Wow, that's huge. WE had a sinkhole destroy about two or three homes here, but not that huge.

I blame Kefka.

Sun Mar 04, 2007 9:16 pm

ryan.riverside wrote:This is what will most likely happen to New Orleans (United States of America). If I remember correctly, a large portion of the city is built on garbage, sediment, and such simply pushed into the ocean and then built on. Not completely sure how much is bulit on what, but it's below sea level, too. So it could Antlantisise.

Yay for making up incredibly awesome words. *pats self on back*


Only part of NO is built on filler- the older sections (mainly the French Quarter) are actually above sea level but still surrounded by water. When the levees broke during Hurricane Katrina, parts of the city were basically islands. You are right, though, in that the city is sinking - a couple of inches a year, IIRC.

The city was founded in the 1710s, and they didn't have gasoline-powered water pumps back then, but it had a good view of the outlet of the Mississippi River into the Gulf of Mexico, so it was a logical place for a port. As the city was leveed, dammed, and pumped dry, people moved into some of the really low-lying neighborhoods.

Interesting New Orleans fact: The water table is so high relative to the city that you can't bury people in the earth - their caskets will float on water that seeps into the grave and push up through the earth. So everyone is buried either in a lead-lined tomb or an above-ground mausoleum.

Mon Mar 05, 2007 2:02 am

Sinkholes have been appearing in Mexico a lot, lately, and not just Mexico, but all of Latin America as well. Creepy.

Mon Mar 05, 2007 2:50 am

NeoPet_online wrote:Sinkholes have been appearing in Mexico a lot, lately, and not just Mexico, but all of Latin America as well. Creepy.

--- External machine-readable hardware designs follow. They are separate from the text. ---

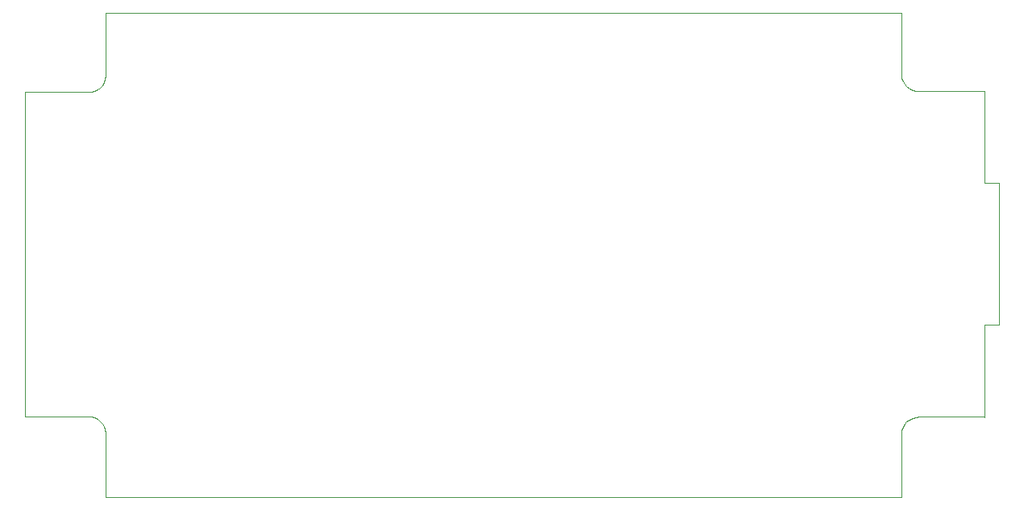
<source format=gbr>
%TF.GenerationSoftware,KiCad,Pcbnew,no-vcs-found-7613~57~ubuntu16.10.1*%
%TF.CreationDate,2017-03-07T09:53:51+01:00*%
%TF.ProjectId,gp8-clock,6770382D636C6F636B2E6B696361645F,rev?*%
%TF.FileFunction,Profile,NP*%
%FSLAX46Y46*%
G04 Gerber Fmt 4.6, Leading zero omitted, Abs format (unit mm)*
G04 Created by KiCad (PCBNEW no-vcs-found-7613~57~ubuntu16.10.1) date Tue Mar  7 09:53:51 2017*
%MOMM*%
%LPD*%
G01*
G04 APERTURE LIST*
%ADD10C,0.100000*%
G04 APERTURE END LIST*
D10*
X202300000Y-119500000D02*
X202300000Y-119600000D01*
X203800000Y-95000000D02*
X203800000Y-109900000D01*
X202300000Y-109900000D02*
X203800000Y-109900000D01*
X202300000Y-95000000D02*
X203800000Y-95000000D01*
X202300000Y-109900000D02*
X202300000Y-119500000D01*
X202300000Y-85400000D02*
X202300000Y-95000000D01*
X109965410Y-77101934D02*
X109965410Y-77101934D01*
X123937064Y-77101934D02*
X109965410Y-77101934D01*
X174342946Y-77101934D02*
X123937064Y-77101934D01*
X193523584Y-77101934D02*
X174342946Y-77101934D01*
X193523584Y-83658088D02*
X193523584Y-77101934D01*
X193562350Y-84004245D02*
X193523584Y-83658088D01*
X193673594Y-84326247D02*
X193562350Y-84004245D01*
X193849734Y-84617308D02*
X193673594Y-84326247D01*
X194083188Y-84870653D02*
X193849734Y-84617308D01*
X194366376Y-85079501D02*
X194083188Y-84870653D01*
X194691713Y-85237071D02*
X194366376Y-85079501D01*
X195051617Y-85336585D02*
X194691713Y-85237071D01*
X195438507Y-85371265D02*
X195051617Y-85336585D01*
X202242157Y-85371265D02*
X195438507Y-85371265D01*
X195438507Y-119590709D02*
X202242157Y-119590709D01*
X195051617Y-119625411D02*
X195438507Y-119590709D01*
X194691713Y-119724988D02*
X195051617Y-119625411D01*
X194366376Y-119882648D02*
X194691713Y-119724988D01*
X194083188Y-120091597D02*
X194366376Y-119882648D01*
X193849734Y-120345044D02*
X194083188Y-120091597D01*
X193673594Y-120636196D02*
X193849734Y-120345044D01*
X193562350Y-120958256D02*
X193673594Y-120636196D01*
X193523584Y-121304439D02*
X193562350Y-120958256D01*
X193523584Y-128050210D02*
X193523584Y-121304439D01*
X179565161Y-128050210D02*
X193523584Y-128050210D01*
X129159279Y-128050210D02*
X179565161Y-128050210D01*
X109965410Y-128050210D02*
X129159279Y-128050210D01*
X109965410Y-121253726D02*
X109965410Y-128050210D01*
X109926644Y-120907569D02*
X109965410Y-121253726D01*
X109815401Y-120585568D02*
X109926644Y-120907569D01*
X109639260Y-120294507D02*
X109815401Y-120585568D01*
X109405806Y-120041161D02*
X109639260Y-120294507D01*
X109122621Y-119832314D02*
X109405806Y-120041161D01*
X108797284Y-119674744D02*
X109122621Y-119832314D01*
X108437380Y-119575229D02*
X108797284Y-119674744D01*
X108050490Y-119540550D02*
X108437380Y-119575229D01*
X101495439Y-119540550D02*
X108050490Y-119540550D01*
X101495439Y-85472137D02*
X101495439Y-119540550D01*
X108050490Y-85472137D02*
X101495439Y-85472137D01*
X108437380Y-85437435D02*
X108050490Y-85472137D01*
X108797284Y-85337858D02*
X108437380Y-85437435D01*
X109122621Y-85180200D02*
X108797284Y-85337858D01*
X109405806Y-84971251D02*
X109122621Y-85180200D01*
X109639260Y-84717805D02*
X109405806Y-84971251D01*
X109815401Y-84426653D02*
X109639260Y-84717805D01*
X109926644Y-84104592D02*
X109815401Y-84426653D01*
X109965410Y-83758410D02*
X109926644Y-84104592D01*
X109965410Y-77101934D02*
X109965410Y-83758410D01*
M02*

</source>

They're going to happen eventually. It's just coincidence that it's all been happening lately. If you think about it, most of the Latin and Southern American cities were founded in the same time general time frame. The sewer systems most likely all occurred at around the same time, so it would make sense that they are beginning to fall apart around the same time. I wouldn't have expected it to be as large scale, but it's not a big surprise. Like I said before, there will be areas that will Atlanitisise. The thing is that more people will be affected now than when sinkholes appeared in the past, largely because of increasing population density in relatively decreasing land areas. By this I mean that there is massive population growth coupled with geographic clumping into cities. From the pictures of this sinkhole, though, it doesn't look like any houses fell into the hole.